Tom Nall has led a conventional life, but he’s a very unconventional person.  He’s been a cowboy and is past president of the James-Younger Gang.  Currently he’s famous around the Historical Society as a hobo.  In his conventional role, he’s a retired history teacher, having taught for twenty-eight years at St. Viator High School in Arlington Heights.  According to a St. Viator newspaper found online, many of his former students remember him as the best teacher they ever had.

As a volunteer with RP/WR HS he started small, digitizing photos under the tutelage of long-time volunteer Rob Case, saying he didn’t want to take on any large projects because in his retired years he wanted to be free to travel.  Even though he’s still a free spirit and is often away traveling, he seems to have found a niche with the Historical Society.  He comes in regularly on Thursday mornings to help a small group of volunteers catalog the photos of Marty Schmidt (an avid photographer of Rogers Park, now deceased, who left his photographs to the Historical Society), many of which are of buildings which are unidentified.  Tom’s experience growing up in Rogers Park helps him identify the subjects of some of the photos.  Rumor has it that he’s also involved with research on early residents of Rogers Park who are buried in Rosehill Cemetery, for an upcoming walking tour.

He starts his volunteering Thursdays over a cup of coffee at Charmers (a sandwich and coffee bar opposite the Historical Society), which gives him the chance to reminisce about his childhood years in Rogers Park and his first teaching job, teaching physical education and coaching basketball at St. Ignatius Grammar School.  From sixth grade at St. Jerome Grammar School to graduation from St. George High School (now replaced by the St. Francis Hospital parking structure in Evanston), he lived at 1300 W. Sherwin, around the corner from the Historical Society office.  “My life is cyclical,” he says.  “It’s a good feeling to be back here.”

Camping in the Florida Everglades

It must be, because Tom has to travel a long way from the suburbs for his volunteer gig in Rogers Park. He says that when he retired from teaching high school, he lost his audience, and his wife, who grew up elsewhere, got tired of being his “audience of one.”  At the Historical Society he finds people who share his interests, “who care about the things I care about.”

And he cares about many things: poetry, sports especially basketball (He was co-captain of the team at St. George’s, and he and his boyhood friends would sneak into Loyola University basketball games.), cowboys, outlaws (He’s past president of an organization interested in the James-Younger Gang lore.), genealogy, the Civil War, the Wild West, and “the why” of homelessness.  Many of his interests seem to be inspired by a poem by Robert Service called “The Men that Don’t Fit In.”

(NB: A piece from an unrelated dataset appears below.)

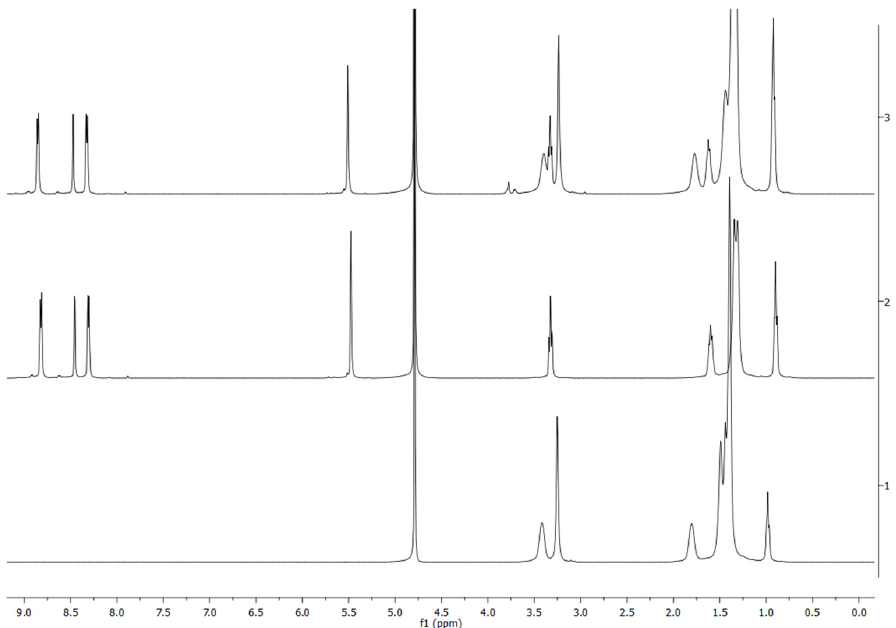
Figure 8. 1 H NMR spectra of the ( 1 ) 16-12-16, ( 2 ) IL 4-PyC8 and ( 3 ) 16-12-16:4-PyC8 in D 2 O.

He got interested in hobos because while teaching high school, he put together a class on the history of Chicago; his research on the history of Chicago led him to an interest in railroads, which led him to an interest in hobos. He has attended the National Hobo Convention for several years because “it gives me an opportunity to listen to (the hobo’s) stories.  Every homeless person has a story, how they ended up doing what they did.”    He also cultivates homeless people around Chicago for their stories.  These days he’s getting to know a homeless person called Steve, who lives—and possibly works—at Woodfield Mall.

Tom Nall is a very unassuming, so this interview just scratches his surface.  The RP/WR HS is enriched by his volunteer activities and pleased to serve as the audience for his varied fascinations.